What Does this Mean for Employers in Those States?

If you are operating in California or New York, or have remote employees in those states, then your FUTA credit will be reduced by 0.6% to help the state repay its loans. This means you will be left to pay double than what you typically do: 0.6% to 1.2%.

Please note, this is not your fault but unfortunately, there's no way to escape the additional tax liability. If you have employees in multiple states, it applies only to employees based in California or New York. The amount per employee remains small, but it can add up if you have a lot of employees.

This increased liability will be charged in January, when the fourth quarter tax adjustments are calculated.  You will be charged this tax for the entire year as one lump sum.

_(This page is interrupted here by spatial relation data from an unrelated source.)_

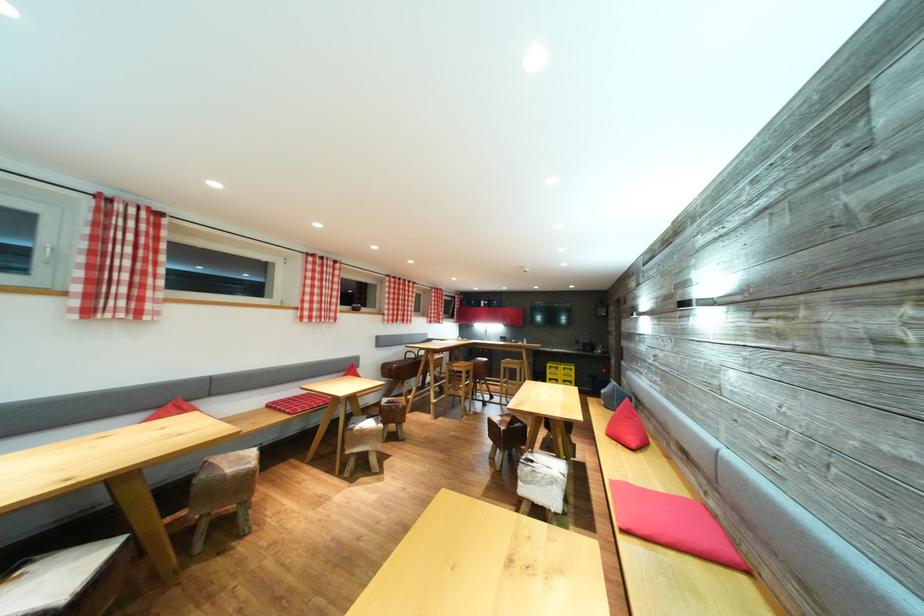
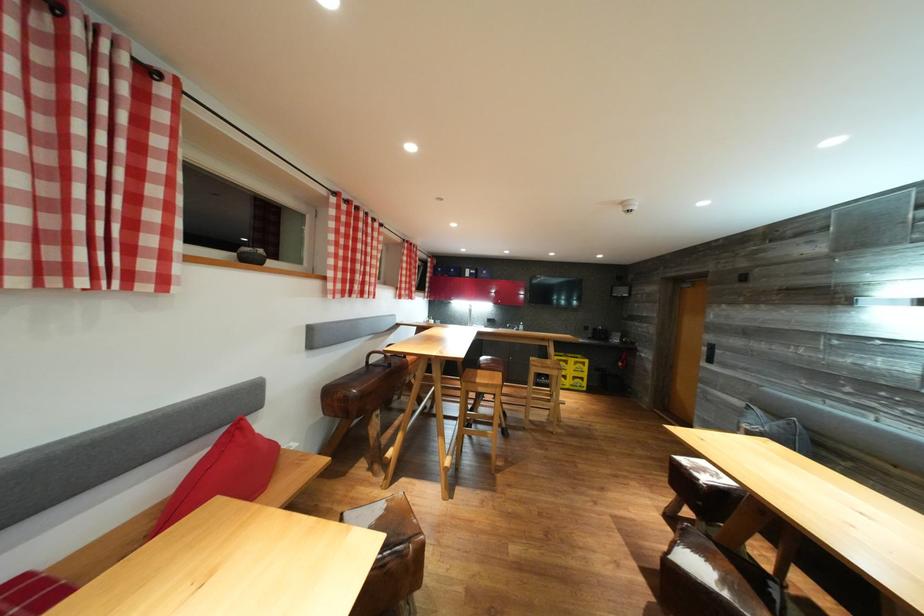
Locate, in the second image, the point that corresponds to point 321,326 in the first image.

(23, 286)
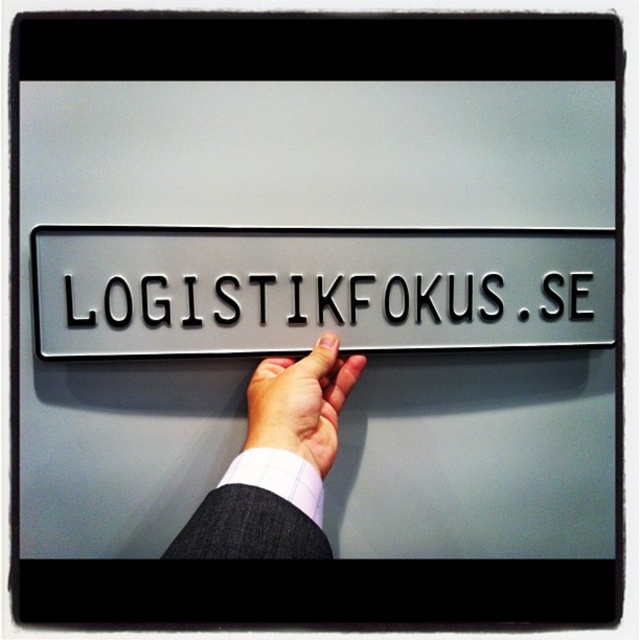
Does point (260, 508) come farther from viewer compared to point (280, 388)?

No.

In the scene shown: Is white fabric at center bigger than light skin tone flesh at center?

Indeed, white fabric at center has a larger size compared to light skin tone flesh at center.

Is point (246, 493) closer to camera compared to point (333, 432)?

Yes.

In order to click on white fabric at center in this screenshot , I will do `click(276, 464)`.

How much distance is there between satin silver sign at center and white fabric at center?

satin silver sign at center and white fabric at center are 5.86 inches apart.

Can you confirm if satin silver sign at center is taller than white fabric at center?

In fact, satin silver sign at center may be shorter than white fabric at center.

Based on the photo, measure the distance between satin silver sign at center and camera.

satin silver sign at center and camera are 30.29 inches apart from each other.

The image size is (640, 640). In order to click on satin silver sign at center in this screenshot , I will do `click(316, 291)`.

Between satin silver sign at center and light skin tone flesh at center, which one appears on the right side from the viewer's perspective?

satin silver sign at center is more to the right.

Does satin silver sign at center come in front of light skin tone flesh at center?

No, it is not.

This screenshot has width=640, height=640. I want to click on satin silver sign at center, so click(316, 291).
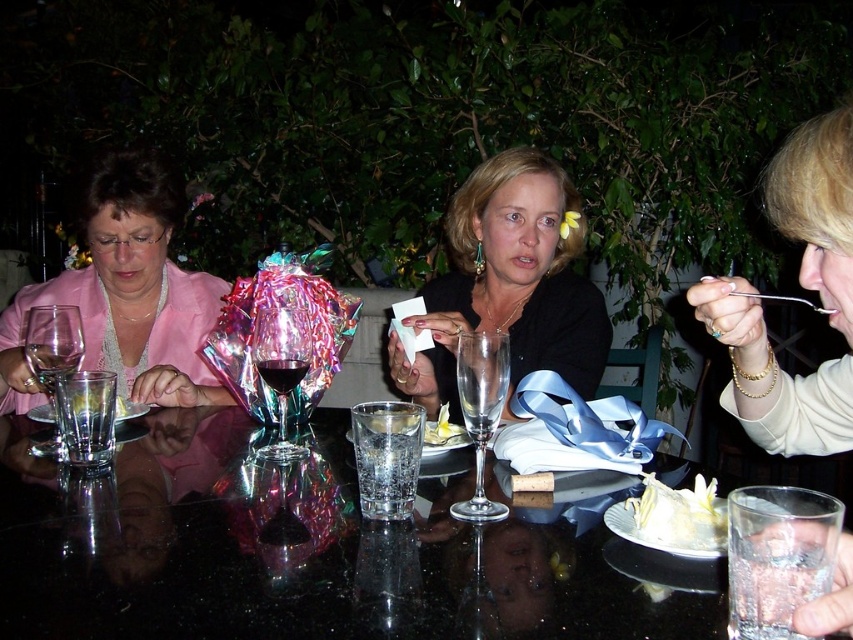
Question: Considering the relative positions of matte black dress at center and ruby glass at center in the image provided, where is matte black dress at center located with respect to ruby glass at center?

Choices:
 (A) above
 (B) below

Answer: (A)

Question: Can you confirm if clear glass water at center is thinner than dark red liquid at center?

Choices:
 (A) no
 (B) yes

Answer: (A)

Question: From the image, what is the correct spatial relationship of gold bracelet at upper right in relation to clear glass wine at center?

Choices:
 (A) above
 (B) below

Answer: (A)

Question: Which object is positioned closest to the dark red liquid at center?

Choices:
 (A) matte black dress at center
 (B) ruby glass at center
 (C) matte pink jacket at left
 (D) transparent glass table at center

Answer: (B)

Question: Which point is closer to the camera?

Choices:
 (A) (469, 403)
 (B) (264, 380)
 (C) (125, 410)

Answer: (A)

Question: Which is farther from the matte black dress at center?

Choices:
 (A) clear glass water at center
 (B) transparent glass table at center
 (C) ruby glass at center

Answer: (A)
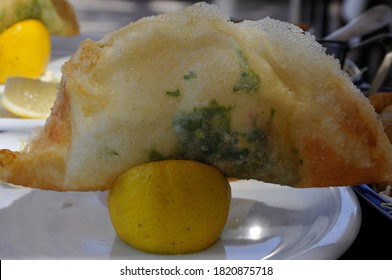
Find the location of a particular element. This screenshot has width=392, height=280. rim of plate is located at coordinates (353, 224).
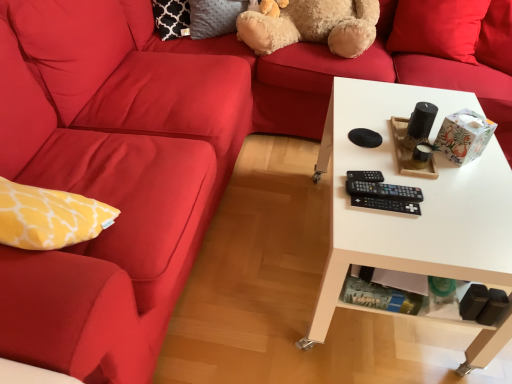
Question: Should I look upward or downward to see red matte pillow at upper right?

Choices:
 (A) up
 (B) down

Answer: (A)

Question: Is black plastic remote at center, which is the second control from front to back, to the left of black plastic remote at center, the 1th control when ordered from front to back, from the viewer's perspective?

Choices:
 (A) no
 (B) yes

Answer: (A)

Question: Can you confirm if black plastic remote at center, which ranks as the 2th control in back-to-front order, is thinner than black plastic remote at center, which appears as the 3th control when viewed from the back?

Choices:
 (A) yes
 (B) no

Answer: (B)

Question: Does black plastic remote at center, which is the second control from front to back, have a larger size compared to black plastic remote at center, which appears as the 3th control when viewed from the back?

Choices:
 (A) yes
 (B) no

Answer: (A)

Question: From the image's perspective, is black plastic remote at center, which is the second control from front to back, below black plastic remote at center, the 1th control when ordered from front to back?

Choices:
 (A) no
 (B) yes

Answer: (A)

Question: From a real-world perspective, is black plastic remote at center, which ranks as the 2th control in back-to-front order, beneath black plastic remote at center, which appears as the 3th control when viewed from the back?

Choices:
 (A) yes
 (B) no

Answer: (B)

Question: Could you tell me if black plastic remote at center, which ranks as the 2th control in back-to-front order, is facing black plastic remote at center, the 1th control when ordered from front to back?

Choices:
 (A) no
 (B) yes

Answer: (A)

Question: From a real-world perspective, does black plastic remote at center, the first control from the back, sit lower than fuzzy beige teddy bear at upper center?

Choices:
 (A) no
 (B) yes

Answer: (B)

Question: From a real-world perspective, is black plastic remote at center, the first control from the back, over fuzzy beige teddy bear at upper center?

Choices:
 (A) no
 (B) yes

Answer: (A)

Question: Can you confirm if black plastic remote at center, placed as the third control when sorted from front to back, is shorter than fuzzy beige teddy bear at upper center?

Choices:
 (A) yes
 (B) no

Answer: (A)

Question: From the image's perspective, does black plastic remote at center, placed as the third control when sorted from front to back, appear lower than fuzzy beige teddy bear at upper center?

Choices:
 (A) yes
 (B) no

Answer: (A)

Question: From the image's perspective, is black plastic remote at center, the first control from the back, over fuzzy beige teddy bear at upper center?

Choices:
 (A) no
 (B) yes

Answer: (A)

Question: Is black plastic remote at center, the first control from the back, next to fuzzy beige teddy bear at upper center and touching it?

Choices:
 (A) yes
 (B) no

Answer: (B)

Question: Is black plastic remote at center, which is the second control from front to back, not near red matte pillow at upper right?

Choices:
 (A) no
 (B) yes

Answer: (B)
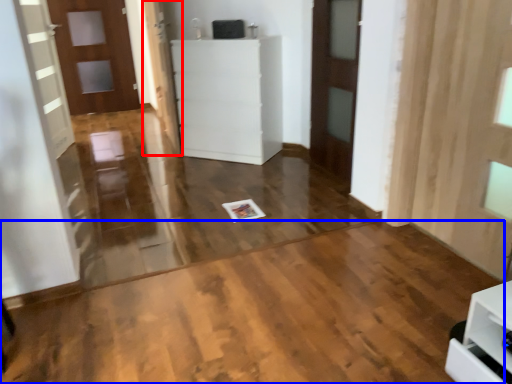
Question: Which object appears farthest to the camera in this image, door (highlighted by a red box) or plywood (highlighted by a blue box)?

Choices:
 (A) door
 (B) plywood

Answer: (A)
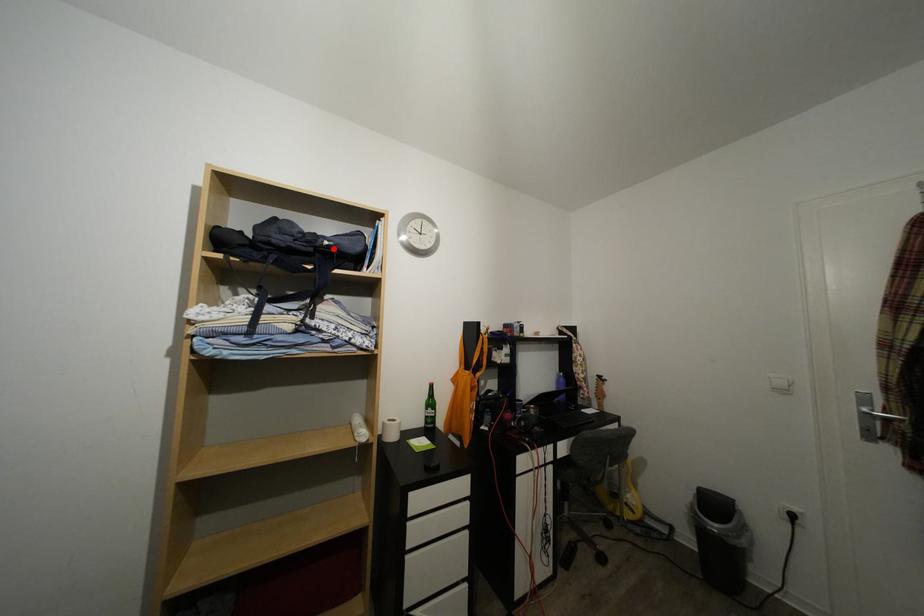
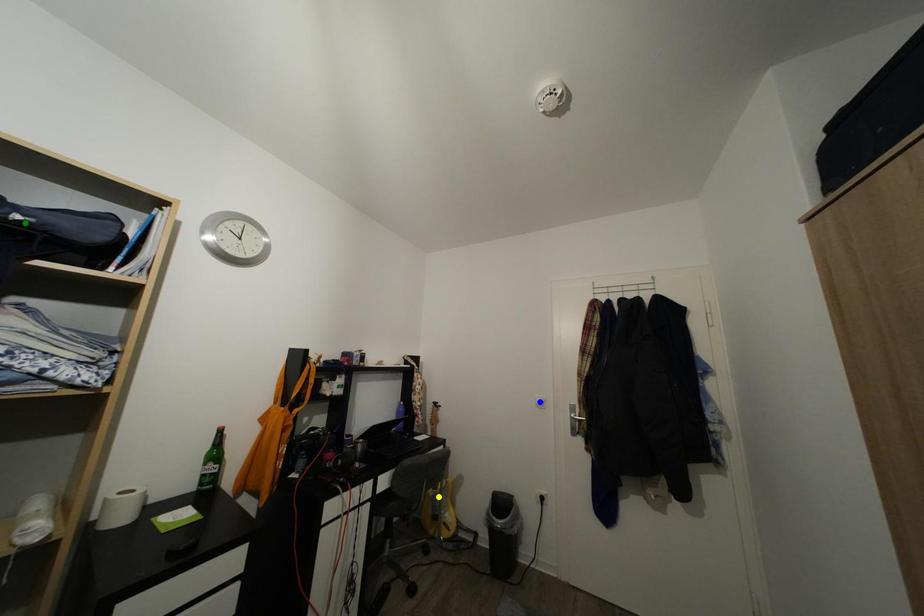
Question: I am providing you with two images of the same scene from different viewpoints. A red point is marked on the first image. You are given multiple points on the second image. In image 2, which mark is for the same physical point as the one in image 1?

Choices:
 (A) green point
 (B) yellow point
 (C) blue point

Answer: (A)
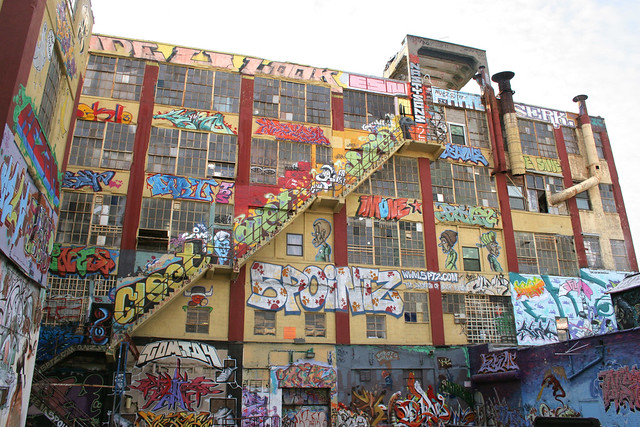
Identify the location of the 4th row of stairs. The width and height of the screenshot is (640, 427). (274, 230).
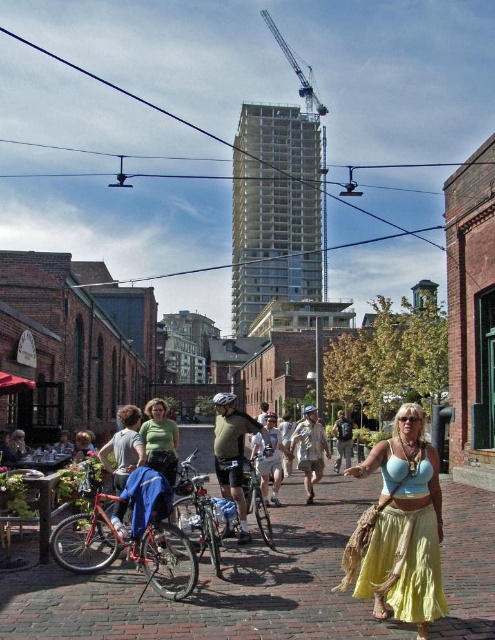
Can you confirm if matte green helmet at center is thinner than green cotton shirt at center?

Indeed, matte green helmet at center has a lesser width compared to green cotton shirt at center.

Find the location of a particular element. The image size is (495, 640). matte green helmet at center is located at coordinates (233, 452).

Image resolution: width=495 pixels, height=640 pixels. I want to click on matte green helmet at center, so click(x=233, y=452).

Is green cotton shirt at center wider than khaki cotton shorts at center?

Indeed, green cotton shirt at center has a greater width compared to khaki cotton shorts at center.

Does point (149, 413) lie in front of point (295, 435)?

Yes, point (149, 413) is in front of point (295, 435).

From the picture: Who is more forward, (163, 476) or (299, 436)?

Positioned in front is point (163, 476).

Where is `green cotton shirt at center`? Image resolution: width=495 pixels, height=640 pixels. green cotton shirt at center is located at coordinates coord(160,440).

Between matte green helmet at center and light brown leather jacket at center, which one has less height?

light brown leather jacket at center

Can you confirm if matte green helmet at center is smaller than light brown leather jacket at center?

No.

Describe the element at coordinates (233, 452) in the screenshot. I see `matte green helmet at center` at that location.

Image resolution: width=495 pixels, height=640 pixels. What are the coordinates of `matte green helmet at center` in the screenshot? It's located at 233,452.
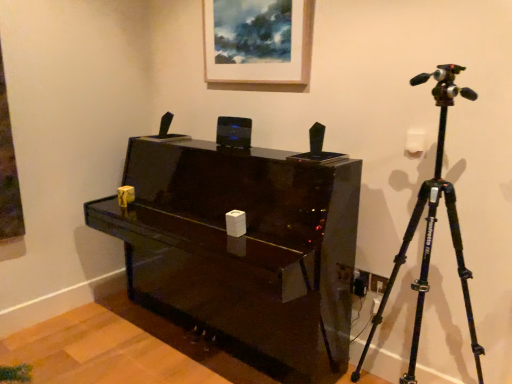
Question: From a real-world perspective, is black matte tripod at right located beneath wooden picture frame at upper center?

Choices:
 (A) no
 (B) yes

Answer: (B)

Question: Does black matte tripod at right have a lesser height compared to wooden picture frame at upper center?

Choices:
 (A) yes
 (B) no

Answer: (B)

Question: Can you confirm if black matte tripod at right is positioned to the left of wooden picture frame at upper center?

Choices:
 (A) no
 (B) yes

Answer: (A)

Question: From the image's perspective, does black matte tripod at right appear lower than wooden picture frame at upper center?

Choices:
 (A) no
 (B) yes

Answer: (B)

Question: Would you say wooden picture frame at upper center is part of black matte tripod at right's contents?

Choices:
 (A) yes
 (B) no

Answer: (B)

Question: Does black matte tripod at right turn towards wooden picture frame at upper center?

Choices:
 (A) no
 (B) yes

Answer: (A)

Question: Is glossy black piano at center to the left of black matte tripod at right from the viewer's perspective?

Choices:
 (A) no
 (B) yes

Answer: (B)

Question: From a real-world perspective, is glossy black piano at center located higher than black matte tripod at right?

Choices:
 (A) yes
 (B) no

Answer: (B)

Question: Can you see glossy black piano at center touching black matte tripod at right?

Choices:
 (A) no
 (B) yes

Answer: (A)

Question: Does glossy black piano at center come in front of black matte tripod at right?

Choices:
 (A) no
 (B) yes

Answer: (A)

Question: Would you say black matte tripod at right is part of glossy black piano at center's contents?

Choices:
 (A) no
 (B) yes

Answer: (A)

Question: From the image's perspective, would you say glossy black piano at center is positioned over black matte tripod at right?

Choices:
 (A) yes
 (B) no

Answer: (B)

Question: Can you confirm if glossy black piano at center is smaller than wooden picture frame at upper center?

Choices:
 (A) yes
 (B) no

Answer: (B)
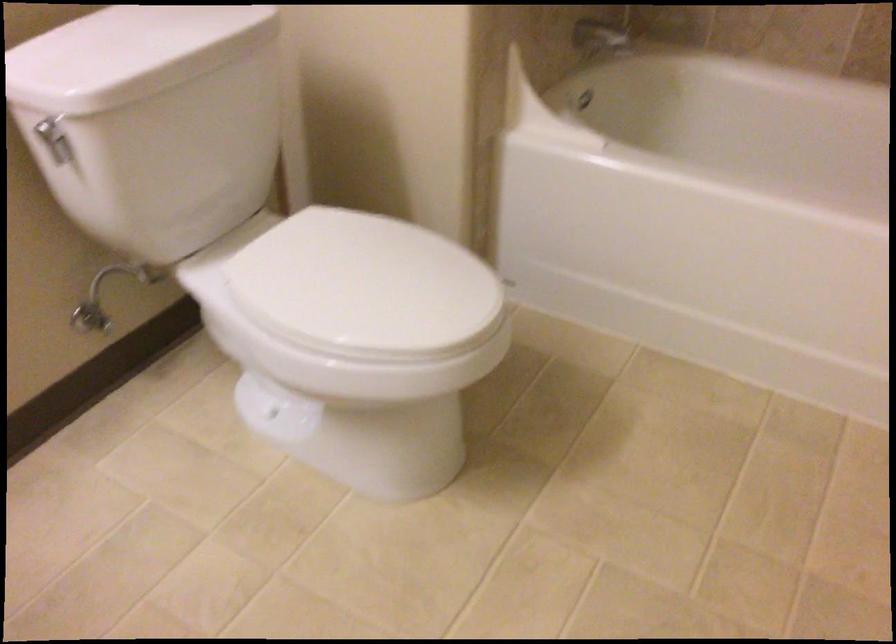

The short notice is due to the fact that the credit reduction only came into effect when a loan deadline was missed in November.

States routinely take out loans and are not always able to pay them back, so FUTA credit reductions can potentially happen in other states in the future.

What Do MegaPay Customers Need To Do?

MegaPay has setup our system to automatically deduct the extra tax for our clients in New York and California. To find the amount that will be automatically deducted, you can find your taxable wages in MegaPay by running a report.

The report is Z Taxable Wages For Payroll by Ck Date (5236). Run this report by group type as summary. The amount you need to pay will show up as ER FUI.

This only applies to employers in New York and California and will be a one time thing for 2023, not a long-term change. Your account will be debited on the normal date for fourth quarter tax adjustments

You don't need to do anything else; we will take care of this for you and ensure that you have paid your full tax liability.